19 Августа. Каждый день в лесу на охоте, очень тепло, иногда брызнет теплый дождик и смочит траву. Застилаю ветвями ольхи место зольное, где курили самогон, и возле самогонной ямы, как у могилы, отдыхал, положив голову на кочку. Мальчишки хмель собирают (за 1 ф. хмеля — бутылка самогона — или 25 тыс.) и все время ругаются по-матерному. Бабы в клюкве. Кто тащит веники, кто лозу. Собираются жать овес, ячмень и сеять озимое.
Продолжаю думать о ненужном (о романтизме), вспоминаю белокурую девочку в Черной Слободе.
Еще: вера во всемирную катастрофу.
Дуничка прислала письмо, что 12 Апреля умер Илья Николаевич.
Бороться с паразитами в голове без мыла и частого гребешка невозможно, овладевает отчаяние, и вот утешение: все они пусть победят, но отдельного из них я луплю каждое утро целыми сотнями; им приходится сражаться со мной, презирая отдельного, они бессмертны, как все, но отдельный в лице моем видит смерть; из мельчайших, которые я не вычесываю, вырастают новые, но каждая, достигшая величиной промежутка зубцов гребешка, должна погибнуть; я существую для них как смерть, и они смертны в лице моем, каждая из всех дождется конца: я раздавлю ее ногтем. Так человечество, паразит природы, побеждает ее, но природа поражает человека смертью…
Всемирная катастрофа — вера в эту катастрофу некоторое время держалась в Германском социализме, потом перешла в виде большевизма в Россию — (из моей жизни)… тогда среди студенчества занятие специальностью презиралось, в самом деле, к чему все эти маленькие дела, если мы находимся накануне всемирной катастрофы. В то время катастрофа эта окрашивалась только верой, теперь эта вера выродилась в международно социалистическую авантюру.
…Понятно, почему теперь молодежь ищет специализацию и оправдывает себя прагматизмом, потому что молодежь пошла в большевики из-за деятельности (для юноши сидеть без дела невозможно, как невозможно котенку весь день спать); вот в прагматизме есть оправдание философскому делу, будь это дело осуществления мировой катастрофы или же дело специализации.
21 Августа. Ночь бушевал ветер и днем продолжалось с мелким дупелиным дождиком. К вечеру дождя не было, и холодные облака цвели цветом осенних антоновских яблок — осень, осень идет!

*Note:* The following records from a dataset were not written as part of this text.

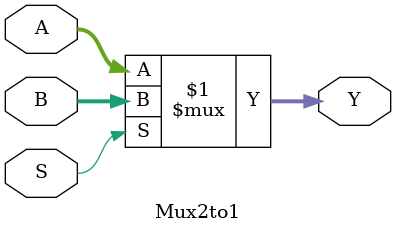
<source format=sv>
module Mux2to1 (
	input logic [1:0] A,
	input logic [1:0] B,
	input logic S,
	output logic [1:0] Y
);
	
	assign Y = S ? B : A;
	
endmodule

</source>
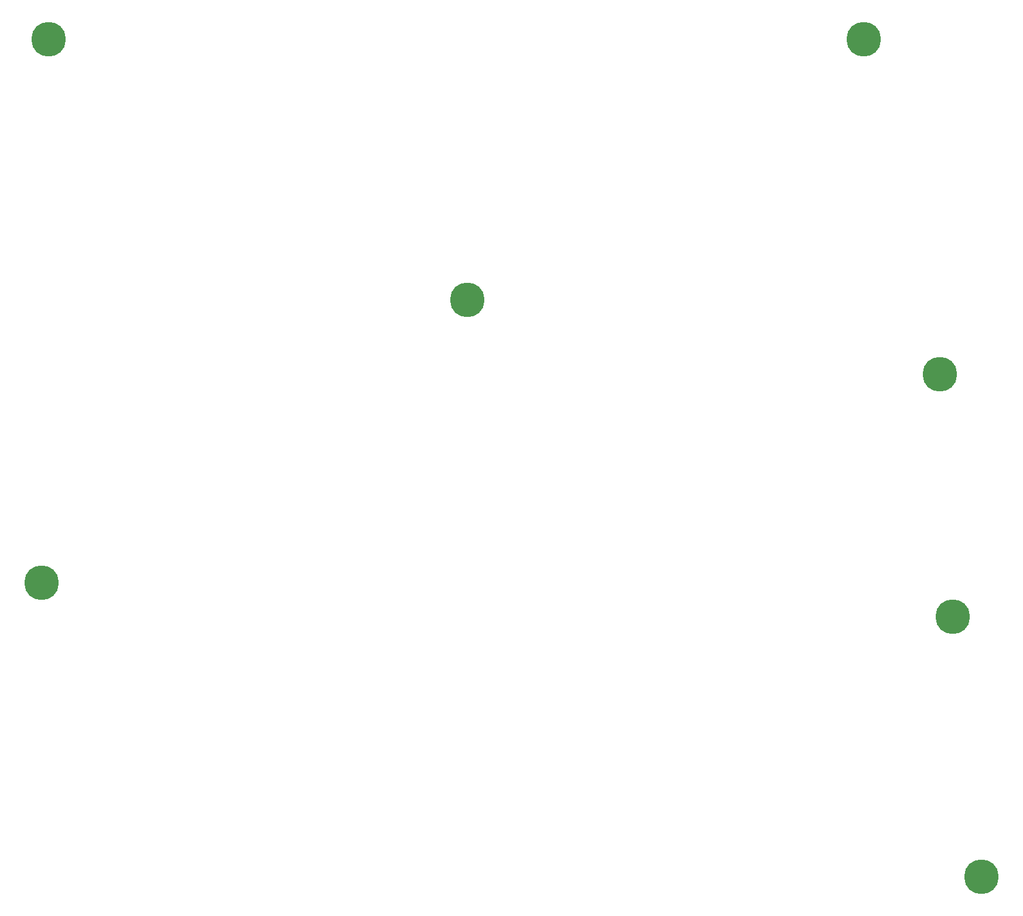
<source format=gts>
%TF.GenerationSoftware,KiCad,Pcbnew,(6.0.5)*%
%TF.CreationDate,2022-08-07T14:10:58-06:00*%
%TF.ProjectId,left,6c656674-2e6b-4696-9361-645f70636258,rev?*%
%TF.SameCoordinates,Original*%
%TF.FileFunction,Soldermask,Top*%
%TF.FilePolarity,Negative*%
%FSLAX46Y46*%
G04 Gerber Fmt 4.6, Leading zero omitted, Abs format (unit mm)*
G04 Created by KiCad (PCBNEW (6.0.5)) date 2022-08-07 14:10:58*
%MOMM*%
%LPD*%
G01*
G04 APERTURE LIST*
%ADD10C,5.000000*%
G04 APERTURE END LIST*
D10*
%TO.C,*%
X117118600Y-86256940D03*
%TD*%
%TO.C,*%
X191515200Y-169670540D03*
%TD*%
%TO.C,*%
X174440000Y-48572340D03*
%TD*%
%TO.C,*%
X185480000Y-96992340D03*
%TD*%
%TO.C,*%
X55600000Y-127162340D03*
%TD*%
%TO.C,*%
X56590000Y-48572340D03*
%TD*%
%TO.C,*%
X187300000Y-132032340D03*
%TD*%
M02*

</source>
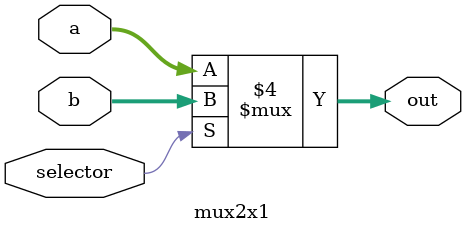
<source format=sv>
`timescale 1ns / 1ps


module mux2x1(
    input [31:0] a,
    input [31:0] b,
    input selector,
    output reg [31:0] out
    );
always @*
begin
    if(!selector)
    begin
        out = a;
    end
    else
    begin
        out = b;
    end
end
endmodule

</source>
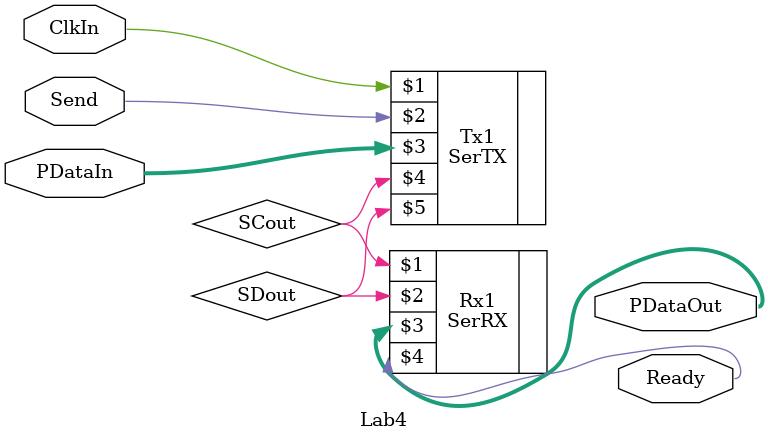
<source format=v>
module Lab4(ClkIn,PDataIn,PDataOut,Send,Ready);
input ClkIn,Send;
input [7:0] PDataIn;
output Ready;
output [7:0] PDataOut;
wire SCout,SDout;

SerTX Tx1(ClkIn,Send,PDataIn,SCout,SDout);
SerRX Rx1(SCout,SDout,PDataOut,Ready);
endmodule

</source>
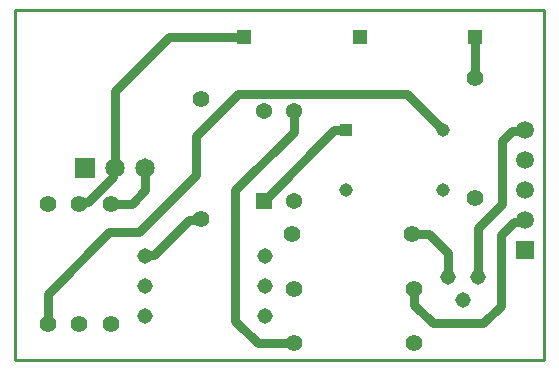
<source format=gtl>
G04*
G04 #@! TF.GenerationSoftware,Altium Limited,Altium Designer,22.3.1 (43)*
G04*
G04 Layer_Physical_Order=1*
G04 Layer_Color=255*
%FSLAX25Y25*%
%MOIN*%
G70*
G04*
G04 #@! TF.SameCoordinates,E4ED8E47-D218-4FBD-A3A2-710C509649A8*
G04*
G04*
G04 #@! TF.FilePolarity,Positive*
G04*
G01*
G75*
%ADD13C,0.01000*%
%ADD16C,0.05400*%
%ADD17R,0.05400X0.05400*%
%ADD26C,0.03008*%
%ADD27C,0.05150*%
%ADD28R,0.06500X0.06500*%
%ADD29C,0.06500*%
%ADD30C,0.05512*%
%ADD31R,0.05906X0.05906*%
%ADD32C,0.05906*%
%ADD33R,0.04882X0.04882*%
%ADD34C,0.04488*%
%ADD35R,0.04488X0.04488*%
D13*
X427000Y444250D02*
Y450500D01*
Y340500D02*
Y444250D01*
Y450500D02*
Y451500D01*
Y457000D01*
X603500D01*
Y340500D02*
Y457000D01*
X427000Y340500D02*
X603500D01*
D16*
X510000Y423500D02*
D03*
X520000D02*
D03*
Y393500D02*
D03*
D17*
X510000D02*
D03*
D26*
X508000Y346000D02*
X520000D01*
X500500Y353500D02*
Y397000D01*
Y353500D02*
X508000Y346000D01*
X500500Y397000D02*
X520000Y416500D01*
X560131Y358869D02*
X566300Y352700D01*
X560131Y358869D02*
Y363869D01*
X566300Y352700D02*
X583200D01*
X520000Y416500D02*
Y423500D01*
X468500Y383000D02*
X487500Y402000D01*
X458500Y383000D02*
X468500D01*
X438000Y362500D02*
X458500Y383000D01*
X438000Y352500D02*
Y362500D01*
X487500Y402000D02*
Y415000D01*
X501400Y428900D01*
X557880D01*
X470500Y397000D02*
Y404500D01*
X459000Y392500D02*
X466000D01*
X470500Y397000D01*
X485119Y387119D02*
X488619D01*
X470500Y375000D02*
X470910Y375410D01*
X473410D01*
X485119Y387119D01*
X488619D02*
X489000Y387500D01*
X448979Y392979D02*
X451479D01*
X459832Y401332D01*
Y403832D01*
X448500Y392500D02*
X448979Y392979D01*
X459832Y403832D02*
X460500Y404500D01*
Y404459D02*
Y430000D01*
X560000Y364000D02*
X560131Y363869D01*
X583200Y352700D02*
X589000Y358500D01*
Y382000D02*
X593446Y386446D01*
X589000Y358500D02*
Y382000D01*
X589500Y392500D02*
Y413500D01*
X581500Y384500D02*
X589500Y392500D01*
X581500Y368000D02*
Y384500D01*
X593446Y386446D02*
X596446D01*
X597000Y387000D01*
X589500Y413500D02*
X592730Y416730D01*
X596730D02*
X597000Y417000D01*
X592730Y416730D02*
X596730D01*
X510000Y393500D02*
X533539Y417039D01*
X537260D01*
X557880Y428900D02*
X569740Y417039D01*
X478500Y448000D02*
X503500D01*
X460500Y430000D02*
X478500Y448000D01*
X571500Y368000D02*
Y376000D01*
X565000Y382500D02*
X571500Y376000D01*
X559500Y382500D02*
X565000D01*
X580500Y434500D02*
Y448000D01*
D27*
X571500Y368000D02*
D03*
X576500Y360500D02*
D03*
X581500Y368000D02*
D03*
X470500Y375000D02*
D03*
Y365000D02*
D03*
Y355000D02*
D03*
X510500D02*
D03*
Y365000D02*
D03*
Y375000D02*
D03*
D28*
X450500Y404500D02*
D03*
D29*
X460500D02*
D03*
X470500D02*
D03*
D30*
X520000Y346000D02*
D03*
X560000D02*
D03*
Y364000D02*
D03*
X520000D02*
D03*
X559500Y382500D02*
D03*
X519500D02*
D03*
X580500Y394500D02*
D03*
Y434500D02*
D03*
X459000Y352500D02*
D03*
Y392500D02*
D03*
X489000Y427500D02*
D03*
Y387500D02*
D03*
X438000Y352500D02*
D03*
Y392500D02*
D03*
X448500Y352500D02*
D03*
Y392500D02*
D03*
D31*
X597000Y377000D02*
D03*
D32*
Y387000D02*
D03*
Y397000D02*
D03*
Y407000D02*
D03*
Y417000D02*
D03*
D33*
X580500Y448000D02*
D03*
X542000D02*
D03*
X503500D02*
D03*
D34*
X569740Y417039D02*
D03*
Y396961D02*
D03*
X537260D02*
D03*
D35*
Y417039D02*
D03*
M02*

</source>
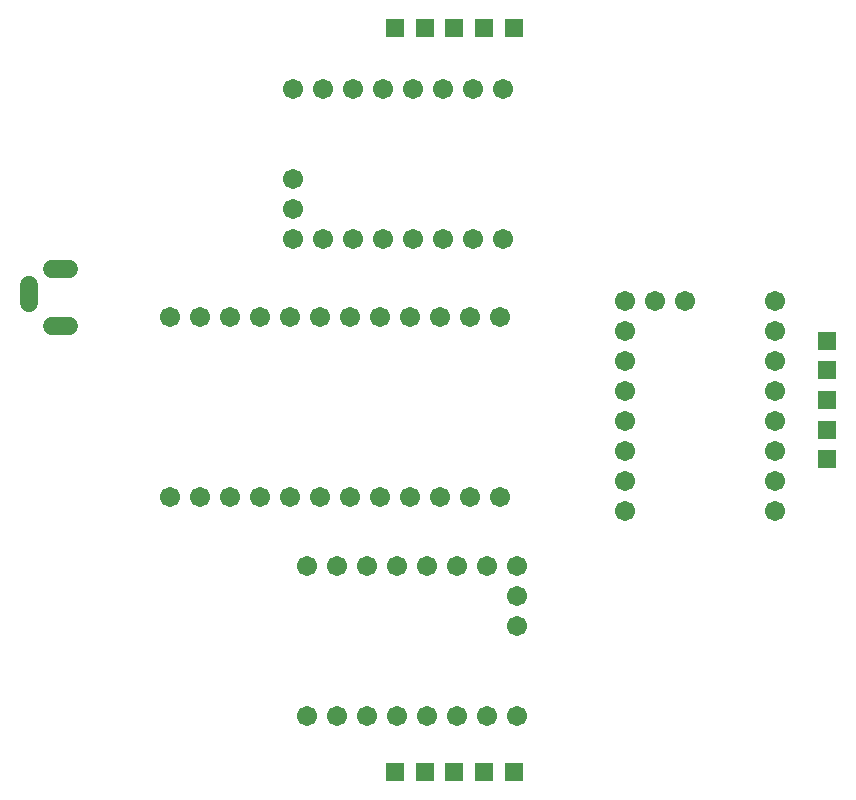
<source format=gbr>
G04 EAGLE Gerber RS-274X export*
G75*
%MOMM*%
%FSLAX44Y44*%
%LPD*%
%INTop Copper*%
%IPPOS*%
%AMOC8*
5,1,8,0,0,1.08239X$1,22.5*%
G01*
G04 Define Apertures*
%ADD10C,1.705100*%
%ADD11R,1.508000X1.508000*%
%ADD12C,1.508000*%
D10*
X408147Y440315D03*
X382747Y440315D03*
X357347Y440315D03*
X331947Y440315D03*
X306547Y440315D03*
X281147Y440315D03*
X255747Y440315D03*
X230347Y440315D03*
X204947Y440315D03*
X179547Y440315D03*
X154147Y440315D03*
X128747Y440315D03*
X408147Y287915D03*
X382747Y287915D03*
X357347Y287915D03*
X331947Y287915D03*
X306547Y287915D03*
X281147Y287915D03*
X255747Y287915D03*
X230347Y287915D03*
X204947Y287915D03*
X179547Y287915D03*
X154147Y287915D03*
X128747Y287915D03*
X422753Y229448D03*
X397353Y229448D03*
X371953Y229448D03*
X346553Y229448D03*
X321153Y229448D03*
X295753Y229448D03*
X270353Y229448D03*
X244953Y229448D03*
X422753Y102448D03*
X397353Y102448D03*
X371953Y102448D03*
X346553Y102448D03*
X321153Y102448D03*
X295753Y102448D03*
X270353Y102448D03*
X244953Y102448D03*
X422753Y204048D03*
X422753Y178648D03*
X514315Y454171D03*
X514315Y428771D03*
X514315Y403371D03*
X514315Y377971D03*
X514315Y352571D03*
X514315Y327171D03*
X514315Y301771D03*
X514315Y276371D03*
X641315Y454171D03*
X641315Y428771D03*
X641315Y403371D03*
X641315Y377971D03*
X641315Y352571D03*
X641315Y327171D03*
X641315Y301771D03*
X641315Y276371D03*
X539715Y454171D03*
X565115Y454171D03*
X232962Y506655D03*
X258362Y506655D03*
X283762Y506655D03*
X309162Y506655D03*
X334562Y506655D03*
X359962Y506655D03*
X385362Y506655D03*
X410762Y506655D03*
X232962Y633655D03*
X258362Y633655D03*
X283762Y633655D03*
X309162Y633655D03*
X334562Y633655D03*
X359962Y633655D03*
X385362Y633655D03*
X410762Y633655D03*
X232962Y532055D03*
X232962Y557455D03*
D11*
X420000Y55000D03*
X395000Y55000D03*
X370000Y55000D03*
X345000Y55000D03*
X320000Y55000D03*
X685000Y420000D03*
X685000Y395000D03*
X685000Y370000D03*
X685000Y345000D03*
X685000Y320000D03*
X320000Y685000D03*
X345000Y685000D03*
X370000Y685000D03*
X395000Y685000D03*
X420000Y685000D03*
D12*
X10000Y467540D02*
X10000Y452460D01*
X28960Y433000D02*
X44040Y433000D01*
X44040Y481000D02*
X28960Y481000D01*
M02*

</source>
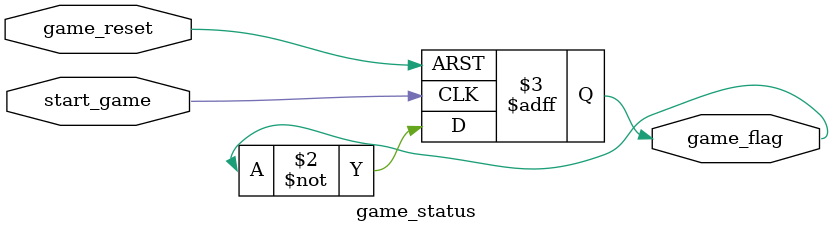
<source format=v>
`timescale 1ns / 1ps


module game_status(
            input start_game,
            input game_reset,
            output reg game_flag
    );

always@(posedge start_game, posedge game_reset)
    begin
        if(game_reset)
            game_flag <= 0;
        else
            game_flag <= ~game_flag;
    end


endmodule

</source>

Не забыть, как меня выручил «Картофель» на Опытной станции {119} : лучшая книга! если бы они знали, в каком безумном состоянии и как писалась эта книга, жизнь моя цеплялась за нее, как теперь за кружку молока.
Августа. Бодрые облака осени, когда день серый, кажется, вот-вот пойдет дождь, а посмотришь на облака — нет! Крепко и надежно синеет на небе.